[EXERCISE SET]:
1 – Answer these questions from the article on Musk's Twitter offer:
(a) How large, in dollars, was Musk's offer for Twitter?
(b) What share of Twitter's users did Musk suspect were spam accounts?
(c) At what price did the stock close on Monday?
2 – Reproduce word for word the stretch of the article on Musk's Twitter offer from "The stock had" through "the agreed price.".
3 – Resume the article on Musk's Twitter offer from the point where it stops.

[EXCERPT]:

Elon Musk said on Tuesday his $44 billion (€42 billion) offer would not move forward until Twitter Inc shows proof that spam bots account for less than 5 per cent of its total users, hours after suggesting he could seek a lower price for the company.

"My offer was based on Twitter's SEC filings being accurate. Yesterday, Twitter's CEO publicly refused to show proof of <5% (spam accounts). This deal cannot move forward until he does," Musk said in a tweet.

After putting his offer on hold last week pending information on spam accounts, Musk said he suspected they make up at least 20 per cent of users - compared with Twitter's official estimates of 5 per cent.

"You can't pay the same price for something that is much worse than they claimed," he said at the All-In Summit 2022 conference in Miami on Monday.

Asked if the Twitter deal is viable at a different price, Musk said at the conference: "I mean, it is not out of the question. The more questions I ask, the more my concerns grow."


"They claim that they've got this complex methodology that only they can understand... It can't be some deep mystery that is, like, more complex than the human soul or something like that."


The stock had on Monday dropped more than 8 per cent to close at $37.39 (€35.67), lower than its level the day before Musk revealed his Twitter stake in early April, sowing doubts that the billionaire entrepreneur would proceed with his acquisition at the agreed price.

[GIVEN MATERIAL]:
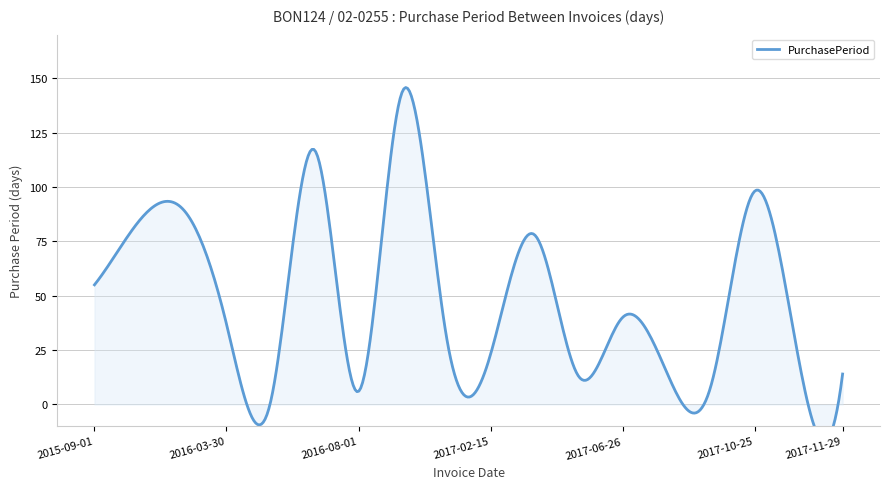

The chart shows a value of 84 at 2015-11-24. True or false?

True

[RESPONSES TO THE EXERCISE]:
1 –
(a) $44 billion
(b) At least 20 per cent
(c) $37.39 (€35.67)

2 –
The stock had on Monday dropped more than 8 per cent to close at $37.39 (€35.67), lower than its level the day before Musk revealed his Twitter stake in early April, sowing doubts that the billionaire entrepreneur would proceed with his acquisition at the agreed price.

3 –
Twitter chief executive Parag Agrawal tweeted on Monday that internal estimates of spam accounts on the social media platform for the last four quarters were "well under 5 per cent," responding to days of criticism by Musk of the company's handling of phony accounts.

Twitter's estimate, which has stayed the same since 2013, could not be reproduced externally given the need to use both public and private information to determine if an account is spam, Agrawal said.

Musk responded to Agrawal's defence of the methodology with a poop emoji. "So how do advertisers know what they're getting for their money? This is fundamental to the financial health of Twitter," he wrote.

Musk has pledged changes to Twitter's content moderation practices, railing against decisions like its ban of former US president Donald Trump as overly aggressive while pledging to crack down on "spam bots".

Musk has called for tests of random samples of Twitter users to identify bots. He said: "There is some chance it might be over 90 per cent of daily active users."

Independent researchers have estimated that anywhere from 9-15 per cent of the millions of Twitter profiles are bots. Spam bots or fake accounts are designed to manipulate or artificially boost activity on social media platforms such as Twitter.

Twitter does not currently require users to register using their real identities and expressly permits automated, parody and pseudonymous profiles.

It does ban impersonation and spam, and penalises accounts when it determines their purpose is to "deceive or manipulate others" by engaging in scams, coordinating abuse campaigns or artificially inflating engagement.

Musk's comments to a private audience could add to concerns about his disclosures of market-moving information.

Musk, known for his candid Twitter posts, has a long history of skirmishes with the US Securities and Exchange Commission. Recently, a US judge slammed him for trying to escape a settlement with the SEC requiring oversight of his Tesla tweets.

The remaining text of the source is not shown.